Lunedì Santo a Betania: Il profumo diffusivo del bene

Introdotti nella grande settimana delle liturgie pasquali dalla domenica delle Palme, il primo appuntamento della Settimana Santa è rappresentato dalla celebrazione di benedizione degli olii, degli aromi e del nardo presso la chiesa di San Lazzaro, a Betania, nel giorno del Lunedì Santo. La città, memoria di uno dei più famosi miracoli compiuti da Gesù, ovvero la risurrezione di Lazzaro, è celebre per essere anche il posto in cui, secondo il Vangelo di Giovanni, ebbe luogo l'episodio del versamento, da parte di Maria di Betania, di una libbra di olio profumato di vero nardo, "assai prezioso", sui piedi di Gesù; Maria, amica del Signore e sorella di Marta e Lazzaro, gli asciugò poi i piedi con i suoi capelli, riempiendo tutta la casa del profumo dell'unguento. Questo avvenne "sei giorni prima della Pasqua" (Gv, 12, 1). 

Durante la celebrazione, presieduta dal Custode di Terra Santa, Fr. Francesco Patton, si sono benedetti gli olii profumati che saranno usati durante il Venerdì Santo nelle parrocchie di Gerusalemme e al Santo Sepolcro, in occasione della tradizionale processione funebre che ricorda tre eventi: la profumazione fatta da Maria a Betania a Gesù vivo, l'onore reso a Gesù morto da parte di Giuseppe d'Arimatea e Nicodemo, e l'intenzione delle tre donne che portarono gli aromi alla tomba vuota, dopo la risurrezione.
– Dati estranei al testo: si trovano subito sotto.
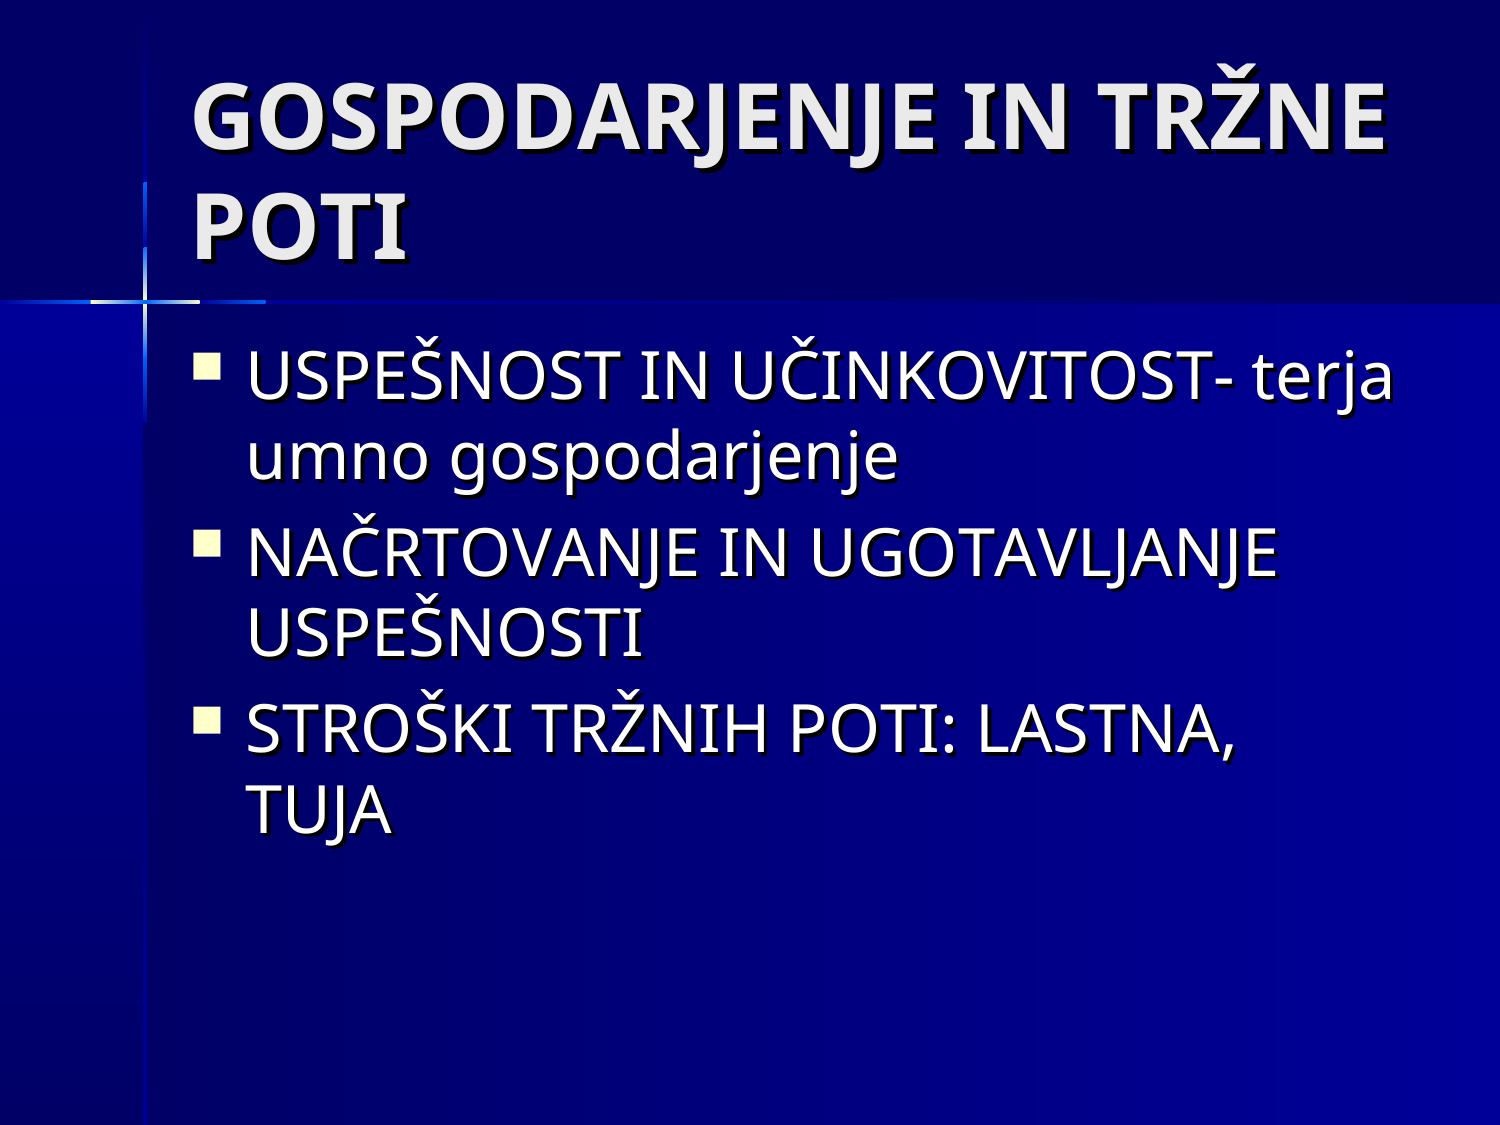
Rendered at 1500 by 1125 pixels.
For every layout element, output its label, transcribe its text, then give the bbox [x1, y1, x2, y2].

Nel suo commento al vangelo, il Custode ha insistito sul valore della gratuità che richiama il gesto di Maria nei confronti del Signore, espressione di un amore che, come il profumo dell'unguento, tende a diffondersi tutt'intorno. Un gesto di amore che trascende le logiche ed i calcoli di chi ragiona avendo "un registratore di cassa al posto del cuore" e non è in grado di  "comprendere la logica dell'amore, che è essenzialmente dono e gratuità, e perciò stesso, almeno in parte, spreco"

Quello che a Giuda Iscariota può sembrare uno spreco, ossia i "trecento grammi di profumo di puro nardo", è in realtà un gesto di immenso valore per Cristo, che sulla croce "sprecherà tutta la sua persona per profumare i nostri piedi, cioè per riconciliarci al Padre, salvarci, introdurci nella vita divina, mostrarci cosa vuol dire amare".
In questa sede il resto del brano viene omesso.